Michael wrote:The more discetionary income you have the more crap you can spend it on...it's all a matter of, as the economists say, "tastes and preferences." I always thought it would be fun to do a documentary comparing and contrasting American television commercials with news footage from elsewhere...you know like your own personal Brita water filter to hook on to your sink versus little kids drinking water out of some crap infested mud hole or 1-800 PetMeds versus some of the folks Pelon helps out on a regular basis...
See, clean, running water is one of those things I classify as "so necessary it should probably be a human right." Water filters are "somewhat useful," in that they actually provide a service that potentially benefits the users - filtering out some of the antidepressants and heavy metals and pesticides and whatnot that are in the water. Dishwashers, "Somewhat useful in certain situations." The point is that people don't have the discretionary income for a lot of this stuff, they're buying on autopilot, pre-programmed by, primarily, television commercials. If you can't afford good food or transportation, you can't afford dryer sheets, come on. Anyway, I have a precise and ever-changing classification system that I should probably outline in detail.
But first, I need to talk about some other Rip Van Winkle shit that gets on my nerves, and that is the sudden disappearance of water fountains. Water fountains used to be everywhere, remember? Outside every bathroom, in convenient locations around most parks, shopping centers, and city squares and downtowns. They played a central role in the Civil Rights Movement because they were everywhere.
Even back when USAmericans sewed most of their own clothes and cooked almost every meal,
you could still find not one, but two, fucking water fountains just about anywhere people gathered.

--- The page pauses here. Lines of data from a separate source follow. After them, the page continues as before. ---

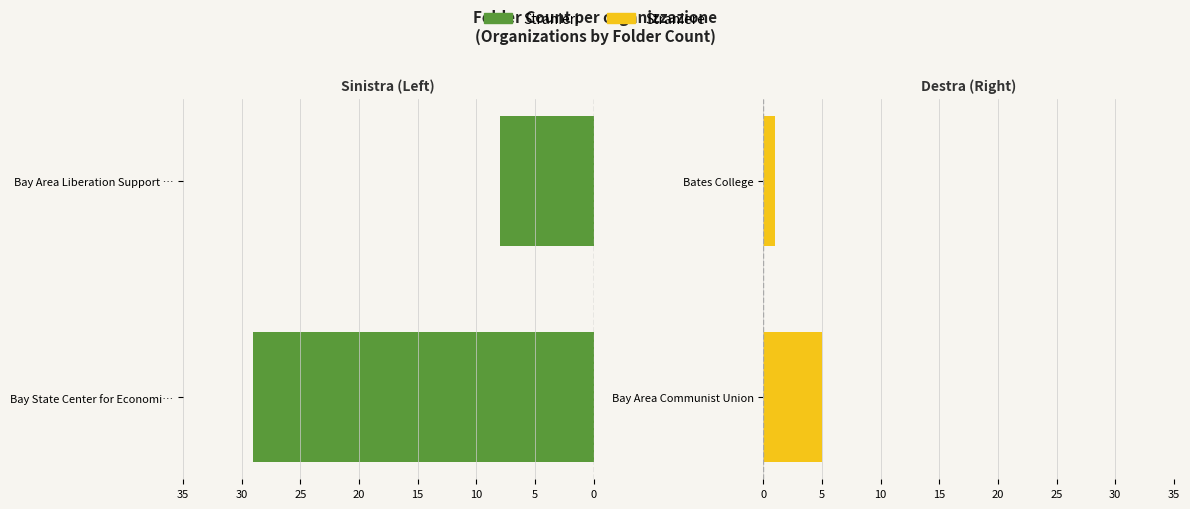

What is the maximum value for Stranieri?

29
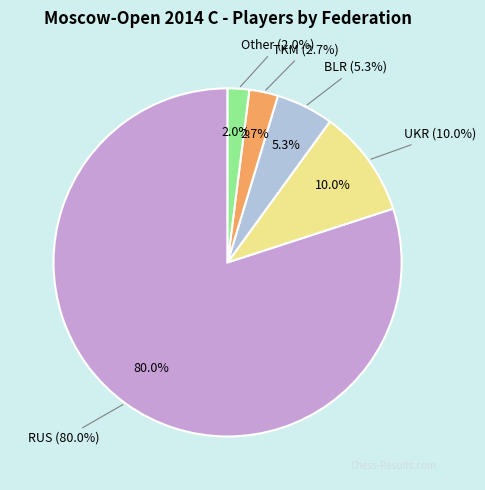

What is the largest slice in the pie chart?

RUS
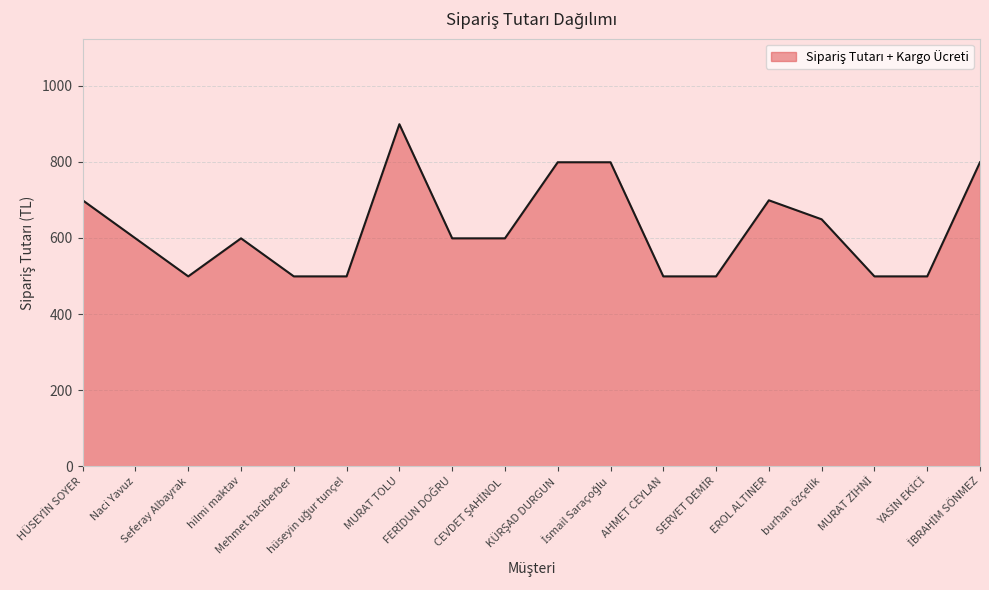

What is the difference between the maximum and minimum values?

400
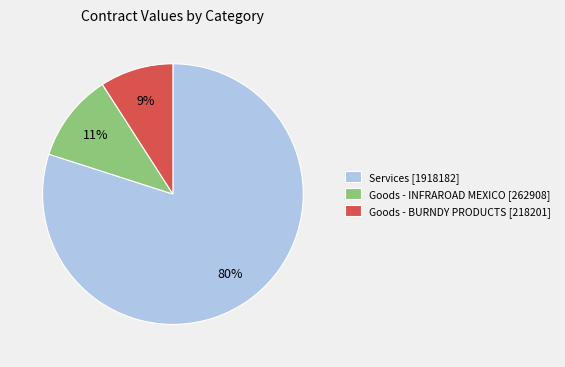

To the nearest percent, what portion does Services [1918182] represent?

80%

So, right before the baby was due, I was trying to cross as much off my to-do list as possible, including "sell back some dead computers to the Apple Store for credit," which I did. This required going to Atlanta's premier luxury mall, Lenox. They had to examine the old computers for a couple of hours, so I was basically stuck at the mall. And there was no way in hell that I was going shopping at nine months pregnant, that's just depressing.
I just peoplewatched and walked around.... and started getting THIRSTY. So I started looking for the water fountain. There wasn't one. Not in the food court. NOT BY THE BATHROOM. The bathroom was full of rich ladies (and wannabes, who are even more snortily judgmental), so I didn't want to go in there and cup my hands like fucking Diogenes. So I go out into the food court for a cup. You had to pay for the cup of ice at every single restaurant, it was a mall rule. Which pissed me off. I finally got an herbal iced tea at Starbucks, which was actually pretty good. But if I ever go back, I'm drinking out of the sinks in the bathroom, for great justice.
BUT. BUT. But. Guess what was all over the mall, in all the places you'd have expected to find a water fountain, if this were the Valley Girls era of mall socialization? (Arguably the peak of USAmerican mall socialization imho, but I digress.) A fucking drink machine with Pepsi, Diet Pepsi, other Pepsi products, and bottled water. For TWO FUCKING DOLLARS. Dasani, or whatever the Pepsi bottled water is called, is just tap water! You pay 89¢ for the convenience of not carrying a bottle around with you! Not TWO FUCKING DOLLARS, the same as a 300-calorie Pepsi.
And then.... and then I realized that this was not some isolated incident, it was privatization of water being implemented as part of some frog-boiling metaphor. This time, however, the rich people were the marks. They tried it on the poor people and failed, see Cochabamba for more on that. But the rich.... the rich CAN fight back, but they're also the easiest marks when it comes to some of this shit. So they're the ones getting fucked for $2 here, $2 there, and pretty soon that attitude - that they don't give a shit whether a vital resource is distributed efficiently and publicly, or ridiculously in order to maximize profit for a corporation, will spread.
And the worst part is that it's so fucking stupid and useless. A highly processed petroleum bubble encasing tap water, rather than tap water. It's retarded.